### Work to be completed
Only lines that contain the word "address" are to be returned from the data below.

### Extracted material
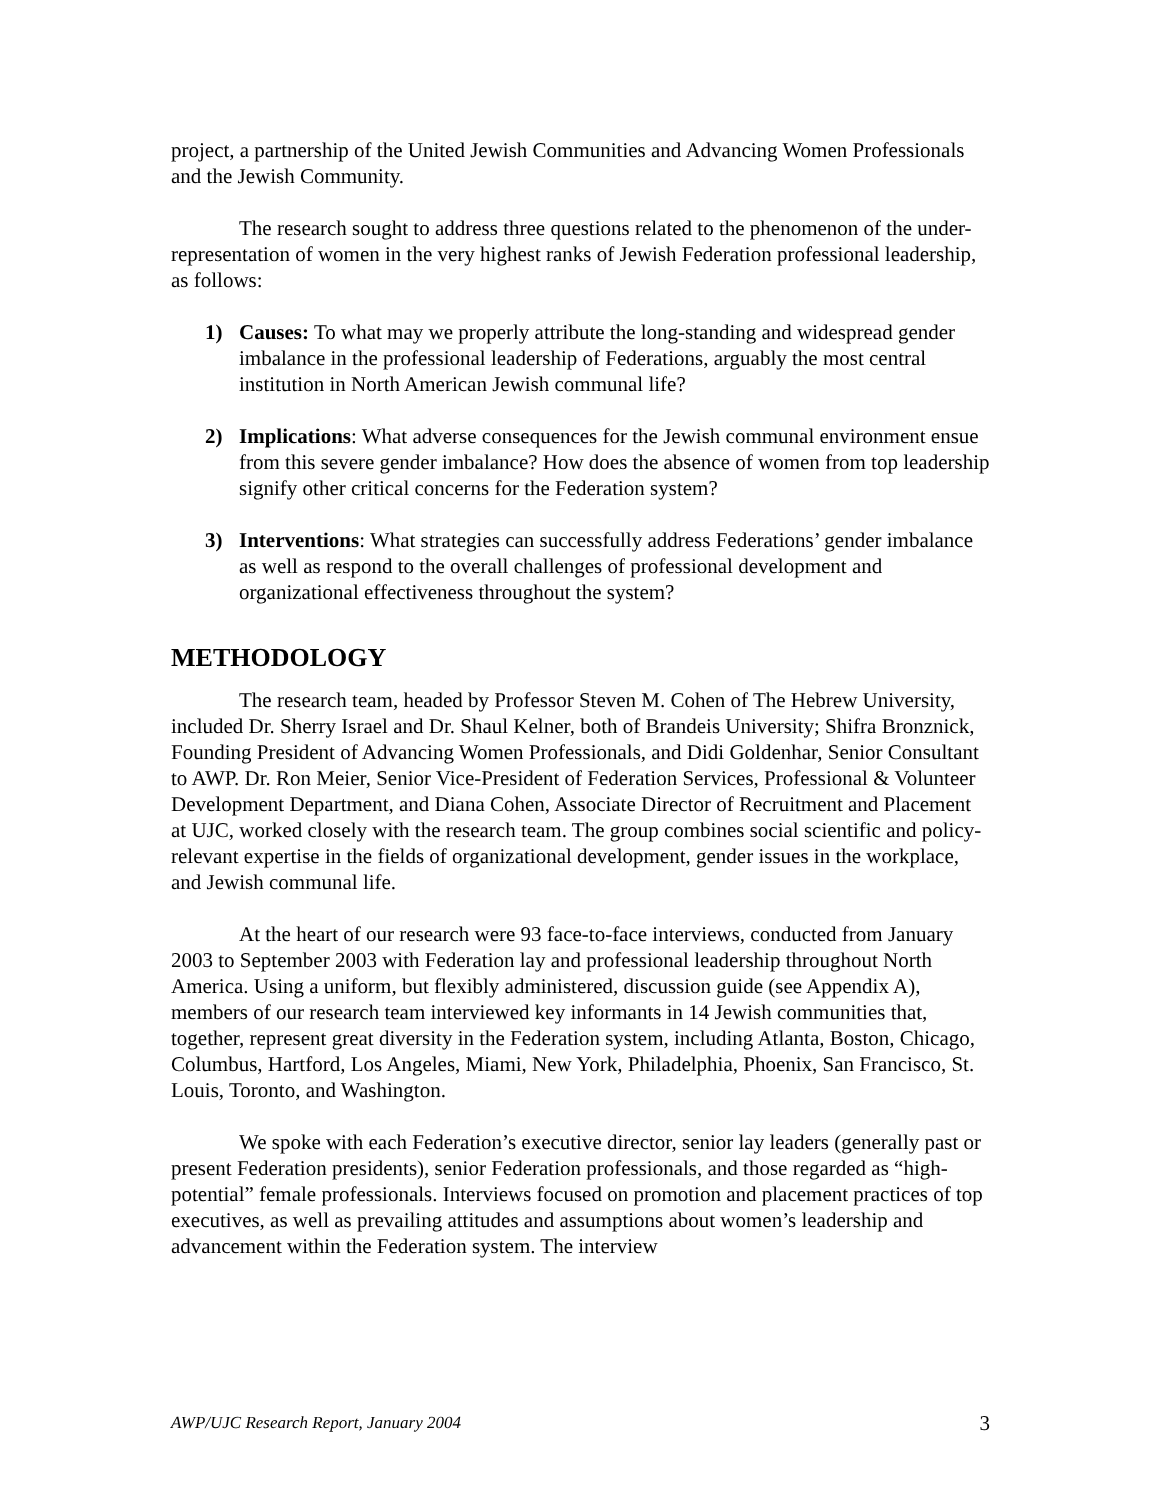project, a partnership of the United Jewish Communities and Advancing Women Professionals and the Jewish Community.
The research sought to address three questions related to the phenomenon of the under-representation of women in the very highest ranks of Jewish Federation professional leadership, as follows:
1) Causes: To what may we properly attribute the long-standing and widespread gender imbalance in the professional leadership of Federations, arguably the most central institution in North American Jewish communal life?
2) Implications: What adverse consequences for the Jewish communal environment ensue from this severe gender imbalance? How does the absence of women from top leadership signify other critical concerns for the Federation system?
3) Interventions: What strategies can successfully address Federations’ gender imbalance as well as respond to the overall challenges of professional development and organizational effectiveness throughout the system?
METHODOLOGY
The research team, headed by Professor Steven M. Cohen of The Hebrew University, included Dr. Sherry Israel and Dr. Shaul Kelner, both of Brandeis University; Shifra Bronznick, Founding President of Advancing Women Professionals, and Didi Goldenhar, Senior Consultant to AWP. Dr. Ron Meier, Senior Vice-President of Federation Services, Professional & Volunteer Development Department, and Diana Cohen, Associate Director of Recruitment and Placement at UJC, worked closely with the research team. The group combines social scientific and policy-relevant expertise in the fields of organizational development, gender issues in the workplace, and Jewish communal life.
At the heart of our research were 93 face-to-face interviews, conducted from January 2003 to September 2003 with Federation lay and professional leadership throughout North America. Using a uniform, but flexibly administered, discussion guide (see Appendix A), members of our research team interviewed key informants in 14 Jewish communities that, together, represent great diversity in the Federation system, including Atlanta, Boston, Chicago, Columbus, Hartford, Los Angeles, Miami, New York, Philadelphia, Phoenix, San Francisco, St. Louis, Toronto, and Washington.
We spoke with each Federation’s executive director, senior lay leaders (generally past or present Federation presidents), senior Federation professionals, and those regarded as “high-potential” female professionals. Interviews focused on promotion and placement practices of top executives, as well as prevailing attitudes and assumptions about women’s leadership and advancement within the Federation system. The interview
AWP/UJC Research Report, January 2004 3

### Response to the exercise
The research sought to address three questions related to the phenomenon of the under-representation of women in the very highest ranks of Jewish Federation professional leadership, as follows:
3) Interventions: What strategies can successfully address Federations’ gender imbalance as well as respond to the overall challenges of professional development and organizational effectiveness throughout the system?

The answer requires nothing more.